* [Directives]
1. In the forum post with the itertools.product script below, quote everything from "import itertools" down to "target_sum + 1, c)".
2. Continue the forum post below about the Python script that finds combinations adding up to a target sum, starting after its last sentence.

------ Selected passage ------

Here's the python code:

#!/usr/bin/env python

import itertools
target_sum = 10
a = 1
b = 2
c = 4
a_range = range(0, target_sum + 1, a)
b_range = range(0, target_sum + 1, b)
c_range = range(0, target_sum + 1, c)
for i, j, k in itertools.product(a_range, b_range, c_range):
    if i + j + k == 10:
        print a, ':', i/a, ',', b, ':',  j/b, ',', c, ':',  k/c

(it only does 3 variables just for example, but I want to use it on thousands of variables in the end).

------ Data excerpts ------

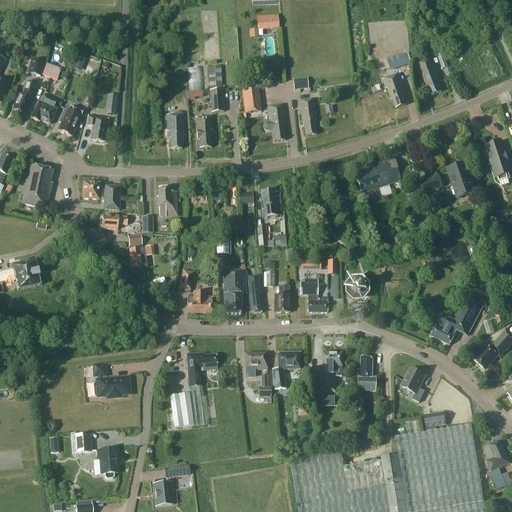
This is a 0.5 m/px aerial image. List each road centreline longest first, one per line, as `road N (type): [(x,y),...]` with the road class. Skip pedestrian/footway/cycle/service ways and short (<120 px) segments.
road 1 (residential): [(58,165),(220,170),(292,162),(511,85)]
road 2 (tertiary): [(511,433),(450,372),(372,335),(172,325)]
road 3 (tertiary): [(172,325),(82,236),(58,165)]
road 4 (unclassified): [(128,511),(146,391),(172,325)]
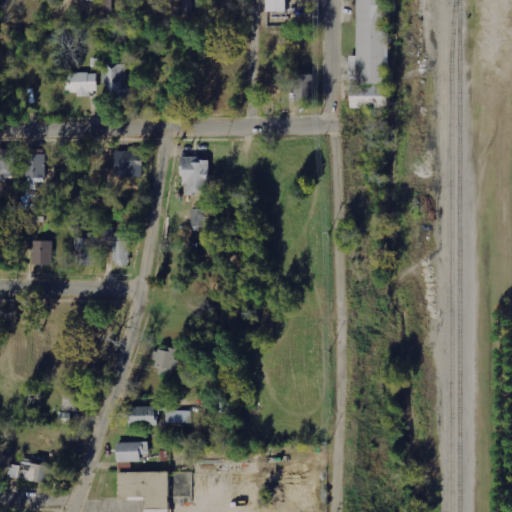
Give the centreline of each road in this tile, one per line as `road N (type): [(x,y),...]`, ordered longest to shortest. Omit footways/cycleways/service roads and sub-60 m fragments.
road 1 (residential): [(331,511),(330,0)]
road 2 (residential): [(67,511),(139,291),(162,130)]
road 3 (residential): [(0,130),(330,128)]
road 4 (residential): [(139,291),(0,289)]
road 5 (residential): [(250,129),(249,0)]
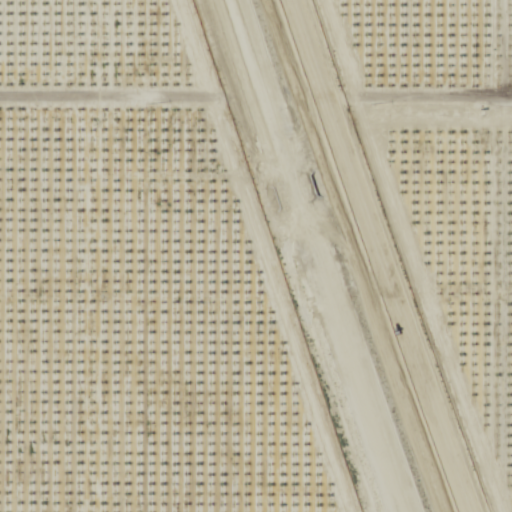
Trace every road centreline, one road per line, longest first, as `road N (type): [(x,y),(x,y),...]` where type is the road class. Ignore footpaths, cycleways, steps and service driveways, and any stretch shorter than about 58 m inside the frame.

------
------ Data excerpts ------

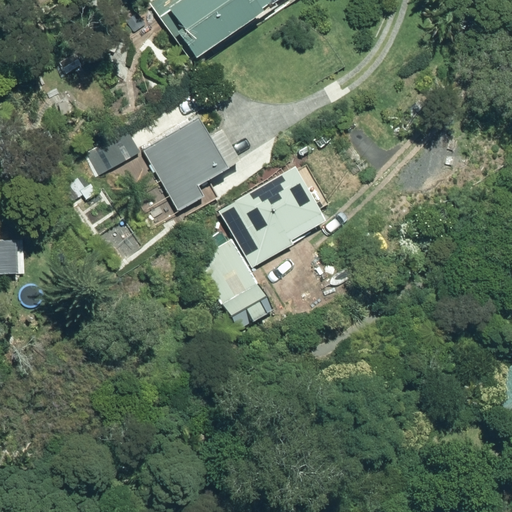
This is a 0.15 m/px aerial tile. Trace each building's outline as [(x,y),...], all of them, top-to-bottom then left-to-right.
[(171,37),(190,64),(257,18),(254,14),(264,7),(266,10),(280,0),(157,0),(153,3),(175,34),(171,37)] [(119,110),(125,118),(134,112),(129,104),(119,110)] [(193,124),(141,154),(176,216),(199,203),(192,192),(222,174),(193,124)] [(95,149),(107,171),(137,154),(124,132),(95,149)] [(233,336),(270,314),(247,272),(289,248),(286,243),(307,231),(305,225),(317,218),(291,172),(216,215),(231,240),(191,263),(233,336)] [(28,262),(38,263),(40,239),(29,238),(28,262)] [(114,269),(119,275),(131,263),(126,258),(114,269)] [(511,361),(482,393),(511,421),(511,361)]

------

* [Task-by-task outputs]
1.
import itertools
target_sum = 10
a = 1
b = 2
c = 4
a_range = range(0, target_sum + 1, a)
b_range = range(0, target_sum + 1, b)
c_range = range(0, target_sum + 1, c)

2.
Here's the result I am looking for(all the combo's that make it result to 10):

1 : 0 , 2 : 1 , 4 : 2
1 : 0 , 2 : 3 , 4 : 1
1 : 0 , 2 : 5 , 4 : 0
1 : 2 , 2 : 0 , 4 : 2
1 : 2 , 2 : 2 , 4 : 1
1 : 2 , 2 : 4 , 4 : 0
1 : 4 , 2 : 1 , 4 : 1
1 : 4 , 2 : 3 , 4 : 0
1 : 6 , 2 : 0 , 4 : 1
1 : 6 , 2 : 2 , 4 : 0
1 : 8 , 2 : 1 , 4 : 0
1 : 10 , 2 : 0 , 4 : 0

In question Can brute force algorithms scale? a better algorithm was suggested but I'm having a hard time implementing the logic within python. The new test code:

    # logic to convert
    #for i = 1 to k
    #for z = 0 to sum:
    #    for c = 1 to z / x_i:
    #        if T[z - c * x_i][i - 1] is true:  #having trouble creating the table...not sure if thats a matrix
    #            set T[z][i] to true

#set the variables
sum = 10
data = [1, 2, 4]
# trying to find all the different ways to combine the data to equal the sum

for i in range(len(data)):
    print(i)
    if i == 0:
        continue
    for z in range(sum):
        for c in range(z/i):
            print("*" * 15)
            print('z is equal to: ', z)
            print('c is equal to: ', c)
            print('i is equal to: ', i)
            print(z - c * i)
            print('i - 1: ', (i - 1))

            if (z - c * i) == (i - 1):
                print("(z - c * i) * (i - 1)) match!")
                print(z,i)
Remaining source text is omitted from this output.